The 2 queries work independently.

khamaileon commented 1 year ago

It works if I instantiate 2 clients.

client = MapboxOSRM(api_key='token')
client2 = MapboxOSRM(api_key='token')

route = client.directions(locations=coords, profile='walking')
isochrones = client2.isochrones(locations=coords[0], profile='walking', intervals=[600, 1200])
nilsnolde commented 1 year ago

Haha what?! The 403 error in the first example is usually "unauthorized". What happens if you use Postman or so and do it similarly? I can't imagine what differs when you instantiate 2 clients.. it's still the same user agent, IP etc..

khamaileon commented 1 year ago

I put 2 prints here:

image

With the same client, I got:

https://api.mapbox.com/directions/v5/mapbox/walking?access_token=token
{'User-Agent': 'routingpy/v0.0.post296+g2357ccd', 'Accept-Encoding': 'gzip, deflate', 'Accept': '*/*', 'Connection': 'keep-alive', 'Content-Type': 'application/x-www-form-urlencoded', 'Content-Length': '105'}
https://api.mapbox.com/isochrone/v1/mapbox/walking/13.413706,52.490202?access_token=token&contours_minutes=10%2C20
{'User-Agent': 'routingpy/v0.0.post296+g2357ccd', 'Accept-Encoding': 'gzip, deflate', 'Accept': '*/*', 'Connection': 'keep-alive', 'Content-Type': 'application/x-www-form-urlencoded', 'Content-Length': '105'}

With different clients:

https://api.mapbox.com/directions/v5/mapbox/walking?access_token=token
{'User-Agent': 'routingpy/v0.0.post296+g2357ccd', 'Accept-Encoding': 'gzip, deflate', 'Accept': '*/*', 'Connection': 'keep-alive', 'Content-Type': 'application/x-www-form-urlencoded', 'Content-Length': '105'}
https://api.mapbox.com/isochrone/v1/mapbox/walking/13.413706,52.490202?access_token=token&contours_minutes=10%2C20
{'User-Agent': 'routingpy/v0.0.post296+g2357ccd', 'Accept-Encoding': 'gzip, deflate', 'Accept': '*/*', 'Connection': 'keep-alive', 'Content-Type': 'application/x-www-form-urlencoded'}

As you can see, there is a problem with request headers.
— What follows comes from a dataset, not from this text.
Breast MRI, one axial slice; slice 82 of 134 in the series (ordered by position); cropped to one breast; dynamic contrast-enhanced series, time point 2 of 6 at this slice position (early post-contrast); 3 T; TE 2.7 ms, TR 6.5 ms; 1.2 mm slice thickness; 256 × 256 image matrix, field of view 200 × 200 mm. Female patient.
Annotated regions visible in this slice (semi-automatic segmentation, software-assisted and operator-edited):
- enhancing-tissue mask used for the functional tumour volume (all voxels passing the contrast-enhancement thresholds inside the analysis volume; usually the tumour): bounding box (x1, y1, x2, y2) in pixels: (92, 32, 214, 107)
nilsnolde commented 1 year ago

So it's either Content-Length header on the isochrone request or the keep-alive connection? I'd assume it's the former, as it seems that's a GET request which doesn't have any content, so maybe their CloudFront proxy denies that? Who's setting that header? Is it us or requests? Can you try without?

khamaileon commented 1 year ago

I think that's where the problem comes from. The same session and therefore the same headers are reused. Cloudfront must validate the content-length.

https://github.com/gis-ops/routingpy/blob/2357ccd67573ce985c74647a784cd8adedc09365/routingpy/client_default.py#L74

khamaileon commented 1 year ago

I'll take a look later in the day or tomorrow.

nilsnolde commented 1 year ago

Right, that's not good. Thanks for the investigation!

nilsnolde commented 1 year ago

It's strange though that a Session object would just keep all those headers and not re-compute them per request, but maybe I'm not understanding some of the subtleties around that.. For me this is only about session pooling so we can keep a connection alive, which should be more performant than opening a new one for each request..

nilsnolde commented 1 year ago

Does it also do that if you turn the requests around? First GET, then POST, and it won't set a content length? I'm almost inclined to assume that's a bug in requests..

khamaileon commented 1 year ago

Does it also do that if you turn the requests around? First GET, then POST, and it won't set a content length? I'm almost inclined to assume that's a bug in requests..

Yes it works that way.

khamaileon commented 1 year ago

In the end, it was just a pointer issue :)

nilsnolde commented 1 year ago

fixed in #111